Working across features, shorts and augmented reality projects.

Current slate

Gama Bomb: Survival of the Fastest

CURRENTLY IN FESTIVAL CIRCUIT

WHEN SEA SAVAGE hit the American Billboard charts, cult Irish thrash band Gama Bomb were trapped by lockdowns, missing a drummer, and unable to tour.
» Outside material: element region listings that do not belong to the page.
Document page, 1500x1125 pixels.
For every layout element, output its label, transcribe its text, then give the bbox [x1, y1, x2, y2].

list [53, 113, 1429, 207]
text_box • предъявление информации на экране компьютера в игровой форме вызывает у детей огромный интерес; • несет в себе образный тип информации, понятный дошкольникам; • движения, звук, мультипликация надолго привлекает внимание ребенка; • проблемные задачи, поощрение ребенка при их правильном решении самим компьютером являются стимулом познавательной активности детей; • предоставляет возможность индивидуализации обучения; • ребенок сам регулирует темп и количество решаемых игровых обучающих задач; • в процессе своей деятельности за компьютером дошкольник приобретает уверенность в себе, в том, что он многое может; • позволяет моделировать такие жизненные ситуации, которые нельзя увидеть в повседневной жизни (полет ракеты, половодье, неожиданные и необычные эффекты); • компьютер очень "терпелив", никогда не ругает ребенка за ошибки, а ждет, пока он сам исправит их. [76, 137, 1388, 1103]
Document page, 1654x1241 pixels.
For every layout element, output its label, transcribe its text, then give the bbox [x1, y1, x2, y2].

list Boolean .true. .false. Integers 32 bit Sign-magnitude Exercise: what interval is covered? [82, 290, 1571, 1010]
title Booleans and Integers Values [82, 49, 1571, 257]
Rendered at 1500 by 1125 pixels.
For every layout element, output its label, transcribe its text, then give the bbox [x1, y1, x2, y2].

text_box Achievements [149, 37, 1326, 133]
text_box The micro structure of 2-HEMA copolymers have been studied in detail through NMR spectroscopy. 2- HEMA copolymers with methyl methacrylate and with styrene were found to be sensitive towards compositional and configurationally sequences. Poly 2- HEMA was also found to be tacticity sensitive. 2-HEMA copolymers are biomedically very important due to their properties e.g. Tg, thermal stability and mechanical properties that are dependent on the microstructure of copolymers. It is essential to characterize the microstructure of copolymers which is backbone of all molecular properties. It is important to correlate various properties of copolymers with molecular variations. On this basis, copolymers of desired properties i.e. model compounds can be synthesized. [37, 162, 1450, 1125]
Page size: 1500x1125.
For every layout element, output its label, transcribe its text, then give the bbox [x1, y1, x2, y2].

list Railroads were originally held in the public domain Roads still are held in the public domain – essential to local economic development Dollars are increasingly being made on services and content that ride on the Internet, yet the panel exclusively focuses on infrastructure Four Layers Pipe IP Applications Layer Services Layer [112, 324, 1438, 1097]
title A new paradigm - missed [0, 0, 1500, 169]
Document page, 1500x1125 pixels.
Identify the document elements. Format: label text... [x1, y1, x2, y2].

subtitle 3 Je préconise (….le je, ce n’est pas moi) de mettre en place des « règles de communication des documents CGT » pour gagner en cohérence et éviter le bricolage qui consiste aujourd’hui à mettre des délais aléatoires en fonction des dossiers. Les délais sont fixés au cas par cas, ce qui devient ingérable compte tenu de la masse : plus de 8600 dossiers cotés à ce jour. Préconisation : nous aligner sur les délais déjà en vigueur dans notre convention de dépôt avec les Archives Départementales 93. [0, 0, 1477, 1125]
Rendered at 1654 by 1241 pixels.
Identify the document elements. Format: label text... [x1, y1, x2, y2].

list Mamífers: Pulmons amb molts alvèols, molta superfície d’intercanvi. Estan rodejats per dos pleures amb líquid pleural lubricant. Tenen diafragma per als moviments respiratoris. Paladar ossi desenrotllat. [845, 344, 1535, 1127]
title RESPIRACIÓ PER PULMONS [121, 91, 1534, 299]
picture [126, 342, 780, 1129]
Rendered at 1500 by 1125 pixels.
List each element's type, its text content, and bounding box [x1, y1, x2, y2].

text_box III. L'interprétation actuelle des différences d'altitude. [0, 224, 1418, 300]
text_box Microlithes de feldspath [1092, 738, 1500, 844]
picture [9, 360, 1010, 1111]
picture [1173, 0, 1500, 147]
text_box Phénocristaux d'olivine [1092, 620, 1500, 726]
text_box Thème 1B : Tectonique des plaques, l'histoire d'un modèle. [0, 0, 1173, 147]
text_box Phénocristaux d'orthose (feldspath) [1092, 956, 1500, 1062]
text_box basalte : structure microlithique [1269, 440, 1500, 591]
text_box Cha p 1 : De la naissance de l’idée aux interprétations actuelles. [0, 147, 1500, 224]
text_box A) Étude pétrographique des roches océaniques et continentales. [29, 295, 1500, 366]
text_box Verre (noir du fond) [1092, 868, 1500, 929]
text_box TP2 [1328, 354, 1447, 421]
Survival Of The Fastest joins Domo Dixon, John ‘JR’ Roche, Joe McGuigan and Philly Byrne as they return to the UK and Europe on a quest to perform for 10,000 people at Hellfest, ‘The Glastonbury of Metal’.

‘WARM AND WAYWARD…
A JOYOUS CHAPTER IN THE STORY OF ULSTER PUNK.’

DOCS IRELAND

Kiran Acharya's warm and wayward documentary, made when the world of live music was in upheaval, has been celebrated as a joyful chapter in the story of Ulster punk, previously seen in John T Davis’ Shellshock Rock (1979) and Good Vibrations (2013).

Survival Of The Fastest takes us from the earliest glow of Northern Ireland’s Peace Process through Gama Bomb’s 20-year history to present-day Tokyo, Newry, London, Dublin, Belfast and beyond.

Filmed on tour, at home, and everywhere in between, Survival Of The Fastest incudes stops in Manchester, Leeds, Derry, Birmingham, Tilburg, Norwich, Emmen and Glasgow alongside a band of friends trying to keep the show on the road.

The Shapes Between Us (w/t)

IN DEVELOPMENT
 

THE SHAPES BETWEEN US explores  the fascinating cultural and historical context of the complex interplay between club culture, dance music, and a 30 year bloody sectarian conflict. 

This documentary is not just about the evolution of a music scene; it's a narrative that intertwines with the socio-political and economic landscape, offering a deeper understanding of the era's challenges and experiences of those who lived through it.

 Extensive hours of audio interviews, carefully edited to form this cohesive and truthful narrative forms the very bedrock of the film.

Shock Absorbers
(w/t)

IN DEVELOPMENT
 

How the women of Northern Ireland bear the brunt of economic and societal shocks.

From The Troubles to economic precarity - Haven’t women in NI struggled enough?